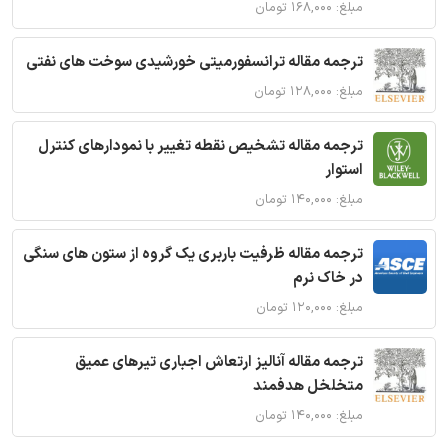
مبلغ: ۱۶۸,۰۰۰ تومان
ترجمه مقاله ترانسفورمیتی خورشیدی سوخت های نفتی
مبلغ: ۱۲۸,۰۰۰ تومان
ترجمه مقاله تشخیص نقطه تغییر با نمودارهای کنترل
استوار
مبلغ: ۱۴۰,۰۰۰ تومان
ترجمه مقاله ظرفیت باربری یک گروه از ستون های سنگی
در خاک نرم
مبلغ: ۱۲۰,۰۰۰ تومان
ترجمه مقاله آنالیز ارتعاش اجباری تیرهای عمیق
متخلخل هدفمند
مبلغ: ۱۴۰,۰۰۰ تومان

----

- **任务说明**: 请把上面这些行里的“مبلغ”全部改成“قیمت”，其余一字不动，重新写出所有行，回答中不要包含图片。

- **回答**:
قیمت: ۱۶۸,۰۰۰ تومان
ترجمه مقاله ترانسفورمیتی خورشیدی سوخت های نفتی
قیمت: ۱۲۸,۰۰۰ تومان
ترجمه مقاله تشخیص نقطه تغییر با نمودارهای کنترل
استوار
قیمت: ۱۴۰,۰۰۰ تومان
ترجمه مقاله ظرفیت باربری یک گروه از ستون های سنگی
در خاک نرم
قیمت: ۱۲۰,۰۰۰ تومان
ترجمه مقاله آنالیز ارتعاش اجباری تیرهای عمیق
متخلخل هدفمند
قیمت: ۱۴۰,۰۰۰ تومان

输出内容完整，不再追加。